(RECORDED DATA)

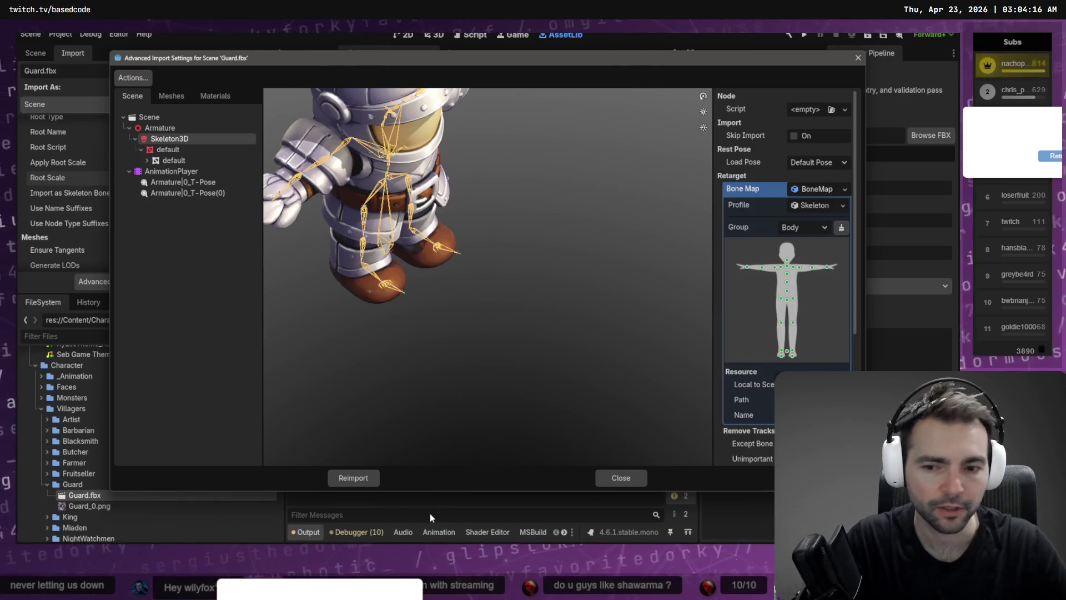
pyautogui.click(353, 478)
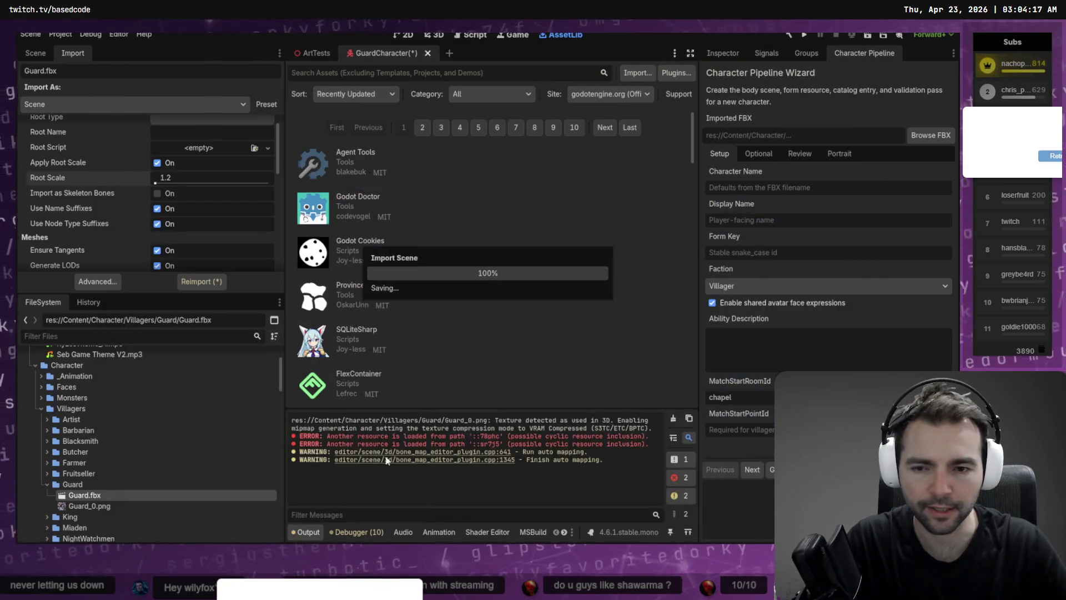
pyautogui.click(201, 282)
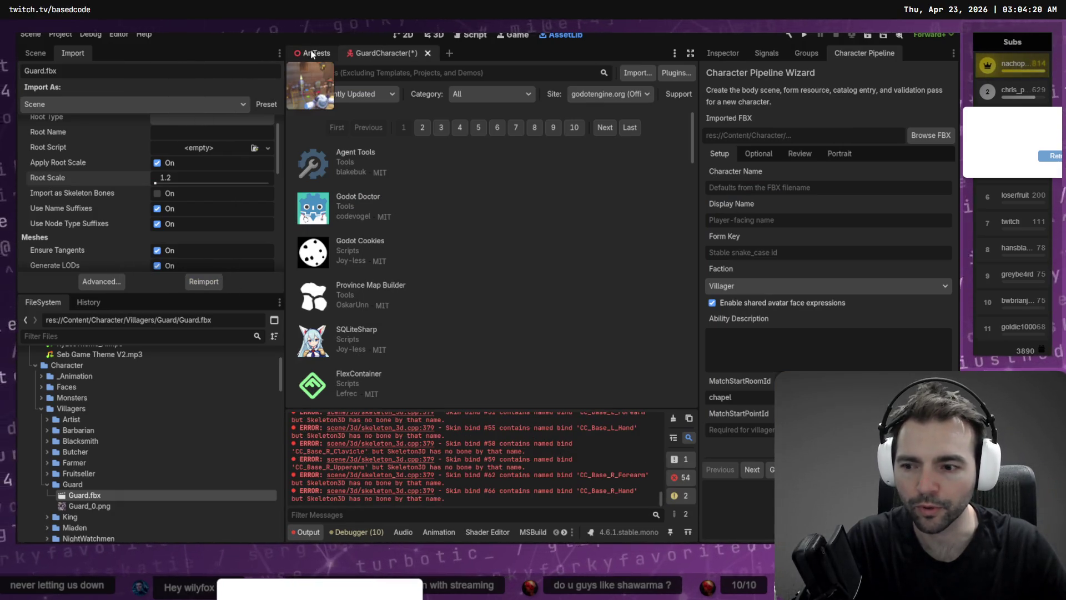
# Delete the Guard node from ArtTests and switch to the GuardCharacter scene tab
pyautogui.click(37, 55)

(End RECORDED DATA)
(RECORDED DATA)

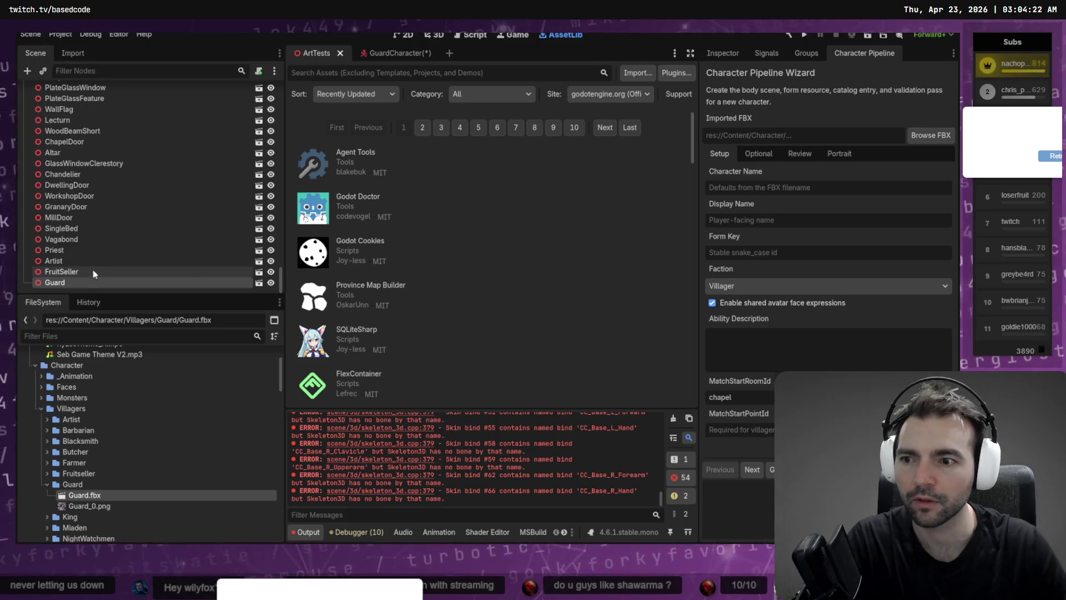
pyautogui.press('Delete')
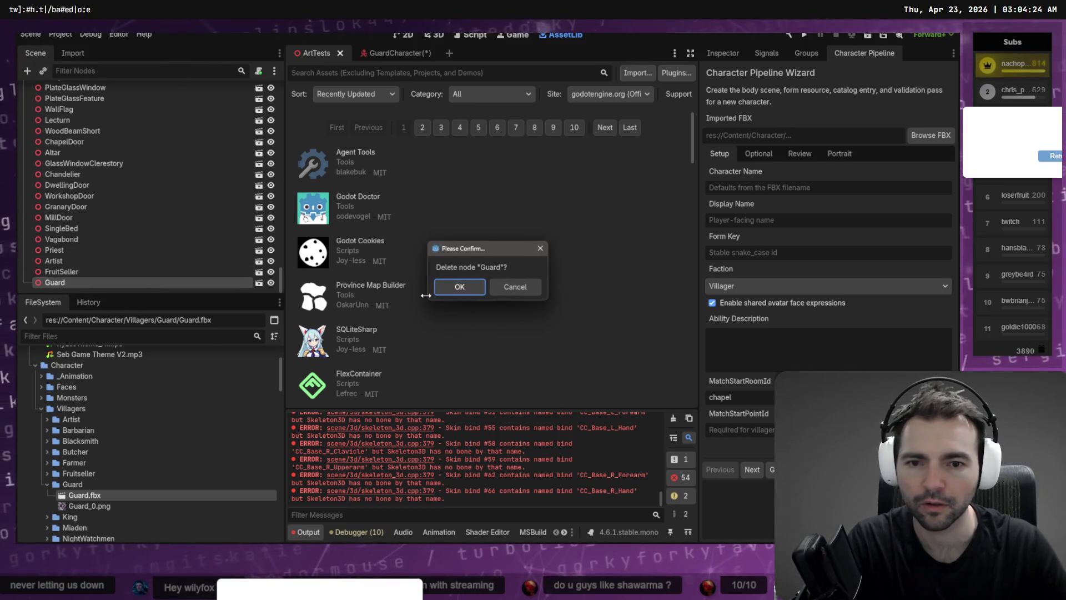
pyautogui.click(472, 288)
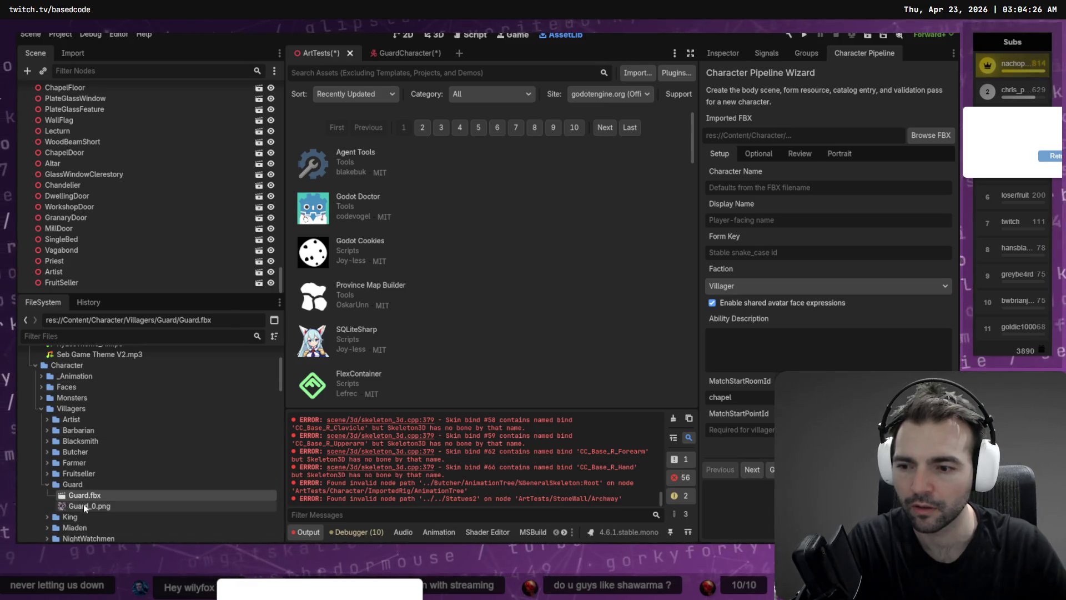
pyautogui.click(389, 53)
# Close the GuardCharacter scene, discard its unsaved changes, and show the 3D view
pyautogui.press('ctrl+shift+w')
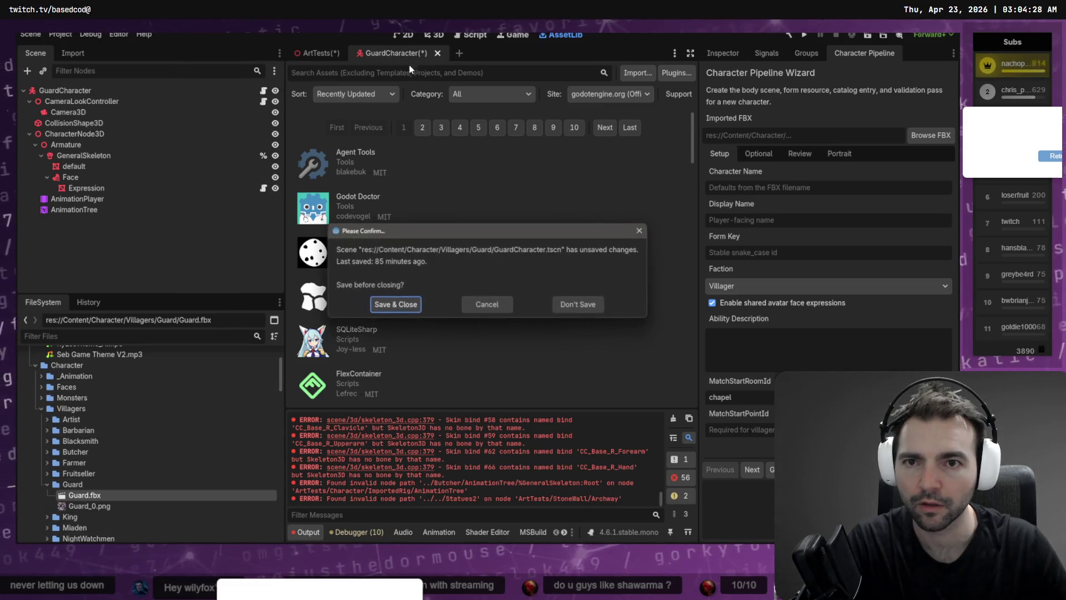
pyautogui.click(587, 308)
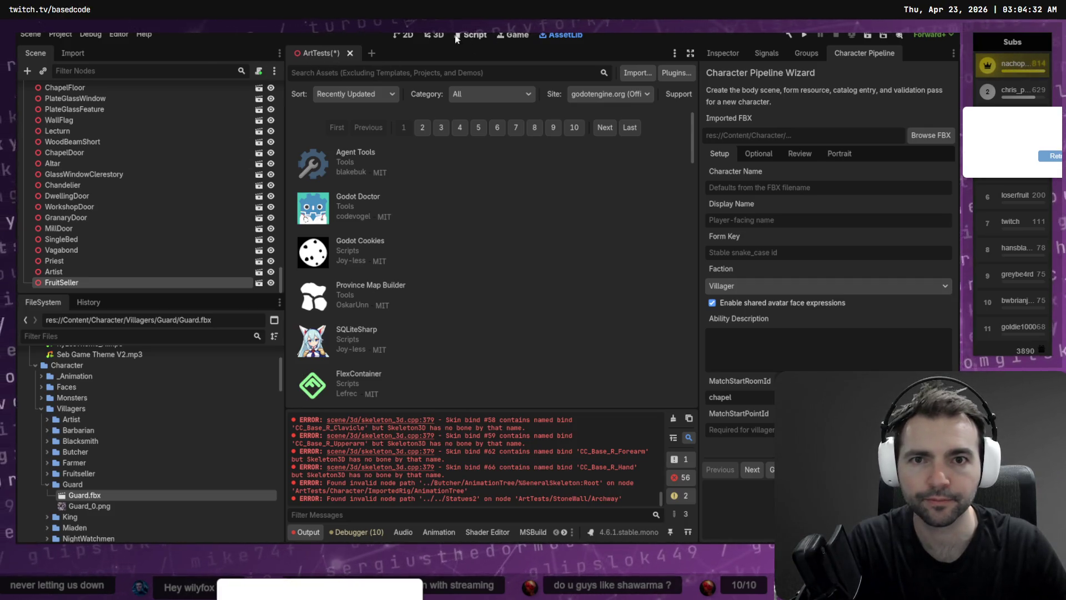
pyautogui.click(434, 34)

(End RECORDED DATA)
(RECORDED DATA)

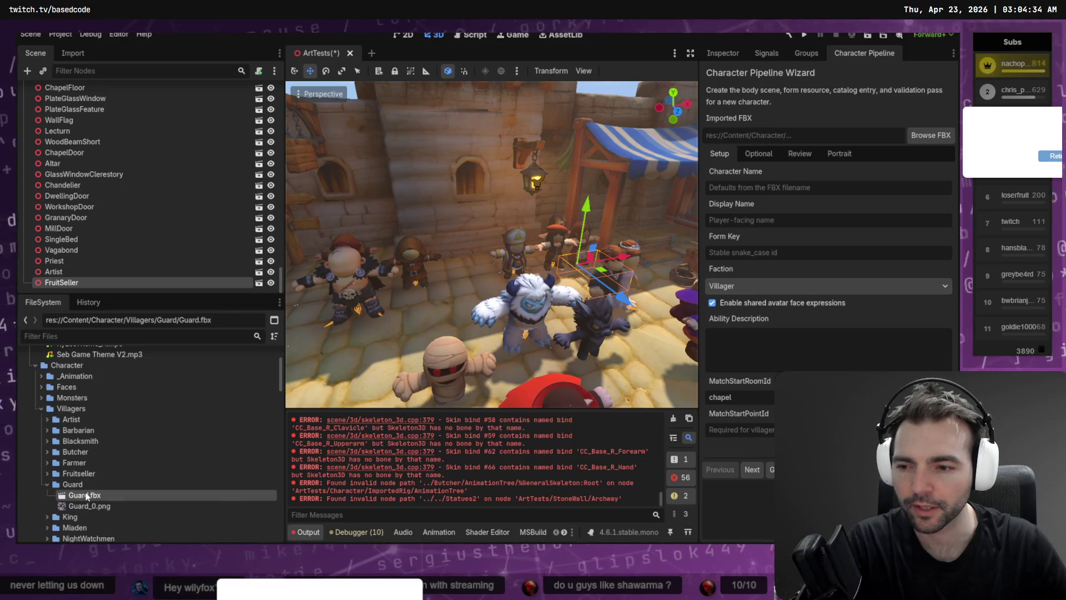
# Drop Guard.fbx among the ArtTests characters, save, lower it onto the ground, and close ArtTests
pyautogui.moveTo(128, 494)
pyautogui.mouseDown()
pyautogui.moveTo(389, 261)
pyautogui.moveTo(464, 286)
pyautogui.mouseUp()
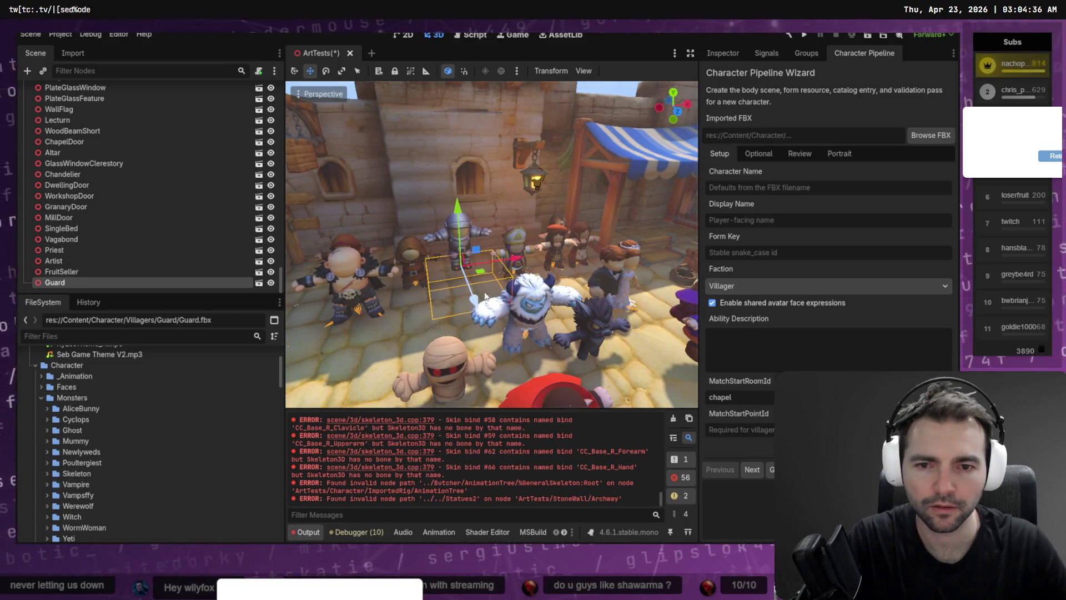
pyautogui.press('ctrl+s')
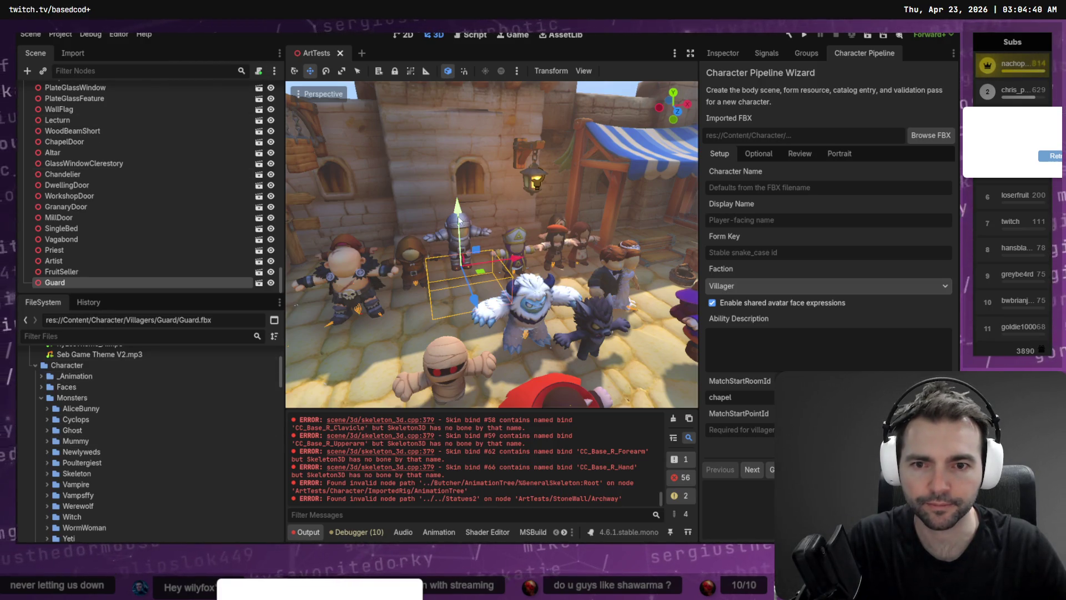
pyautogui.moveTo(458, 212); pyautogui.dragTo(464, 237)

(End RECORDED DATA)

» **EXERCISE REQUIREMENTS**: Without the pictures, set down the lines above from the line with "pyautogui.click(353, 478)" up to and including the line with "pyautogui.click(37, 55)" exactly as they stand.

» **EXPECTED ANSWER**:
pyautogui.click(353, 478)
pyautogui.click(201, 282)
# Delete the Guard node from ArtTests and switch to the GuardCharacter scene tab
pyautogui.click(37, 55)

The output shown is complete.